BEGIN Input material
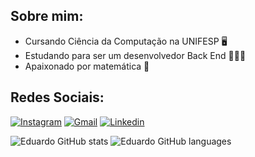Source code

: ## Sobre mim:
- Cursando Ciência da Computação na UNIFESP 🖥️
- Estudando para ser um desenvolvedor Back End 👨🏻‍💻
- Apaixonado por matemática 📐

## Redes Sociais:
[![Instagram](https://img.shields.io/badge/Instagram-E4405F?style=for-the-badge&logo=instagram&logoColor=white)](https://instagram.com/ed_arrais)
[![Gmail](https://img.shields.io/badge/Gmail-D14836?style=for-the-badge&logo=gmail&logoColor=white)](mailto:eduardoarrais2013@gmail.com)
[![Linkedin](https://img.shields.io/badge/LinkedIn-0077B5?style=for-the-badge&logo=linkedin&logoColor=white)](https://www.linkedin.com/in/eduardo-lopes2509/)

![Eduardo GitHub stats](https://github-readme-stats.vercel.app/api?username=eduardo250905&theme=blue-green)
![Eduardo GitHub languages](https://github-readme-stats.vercel.app/api/top-langs/?username=eduardo250905&theme=blue-green)
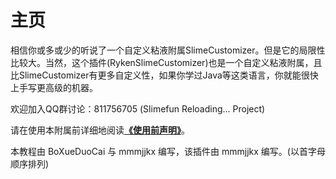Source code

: # 主页

相信你或多或少的听说了一个自定义粘液附属SlimeCustomizer。但是它的局限性比较大。当然，这个插件(RykenSlimeCustomizer)也是一个自定义粘液附属，且比SlimeCustomizer有更多自定义性，如果你学过Java等这类语言，你就能很快上手写更高级的机器。

欢迎加入QQ群讨论：811756705 (Slimefun Reloading... Project)

请在使用本附属前详细地阅读[**《使用前声明》**](https://boxueduocai.gitbook.io/rykenslimecustomizer-wiki/declaration)。

本教程由 BoXueDuoCai 与 mmmjjkx 编写，该插件由 mmmjjkx 编写。(以首字母顺序排列)
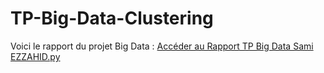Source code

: # TP-Big-Data-Clustering

Voici le rapport du projet Big Data : [Accéder au Rapport TP Big Data Sami EZZAHID.py](Rapport_TP_Big_Data_Sami_EZZAHID.pdf)
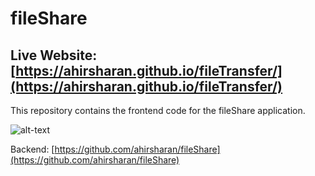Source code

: # fileShare
## Live Website: [https://ahirsharan.github.io/fileTransfer/](https://ahirsharan.github.io/fileTransfer/)

This repository contains the frontend code for the fileShare application.

![alt-text](https://i.ibb.co/rwfLcvK/up1.jpg) 

Backend: [https://github.com/ahirsharan/fileShare](https://github.com/ahirsharan/fileShare)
END Input material
Problem requirements: Reproduce the listing above word for word, leaving out the pictures.

Answer space:
Source code

: ## Sobre mim:
- Cursando Ciência da Computação na UNIFESP 🖥️
- Estudando para ser um desenvolvedor Back End 👨🏻‍💻
- Apaixonado por matemática 📐

## Redes Sociais:
[![Instagram](https://img.shields.io/badge/Instagram-E4405F?style=for-the-badge&logo=instagram&logoColor=white)](https://instagram.com/ed_arrais)
[![Gmail](https://img.shields.io/badge/Gmail-D14836?style=for-the-badge&logo=gmail&logoColor=white)](mailto:eduardoarrais2013@gmail.com)
[![Linkedin](https://img.shields.io/badge/LinkedIn-0077B5?style=for-the-badge&logo=linkedin&logoColor=white)](https://www.linkedin.com/in/eduardo-lopes2509/)

![Eduardo GitHub stats](https://github-readme-stats.vercel.app/api?username=eduardo250905&theme=blue-green)
![Eduardo GitHub languages](https://github-readme-stats.vercel.app/api/top-langs/?username=eduardo250905&theme=blue-green)
Source code

: # 主页

相信你或多或少的听说了一个自定义粘液附属SlimeCustomizer。但是它的局限性比较大。当然，这个插件(RykenSlimeCustomizer)也是一个自定义粘液附属，且比SlimeCustomizer有更多自定义性，如果你学过Java等这类语言，你就能很快上手写更高级的机器。

欢迎加入QQ群讨论：811756705 (Slimefun Reloading... Project)

请在使用本附属前详细地阅读[**《使用前声明》**](https://boxueduocai.gitbook.io/rykenslimecustomizer-wiki/declaration)。

本教程由 BoXueDuoCai 与 mmmjjkx 编写，该插件由 mmmjjkx 编写。(以首字母顺序排列)
Source code

: # TP-Big-Data-Clustering

Voici le rapport du projet Big Data : [Accéder au Rapport TP Big Data Sami EZZAHID.py](Rapport_TP_Big_Data_Sami_EZZAHID.pdf)
Source code

: # fileShare
## Live Website: [https://ahirsharan.github.io/fileTransfer/](https://ahirsharan.github.io/fileTransfer/)

This repository contains the frontend code for the fileShare application.

![alt-text](https://i.ibb.co/rwfLcvK/up1.jpg) 

Backend: [https://github.com/ahirsharan/fileShare](https://github.com/ahirsharan/fileShare)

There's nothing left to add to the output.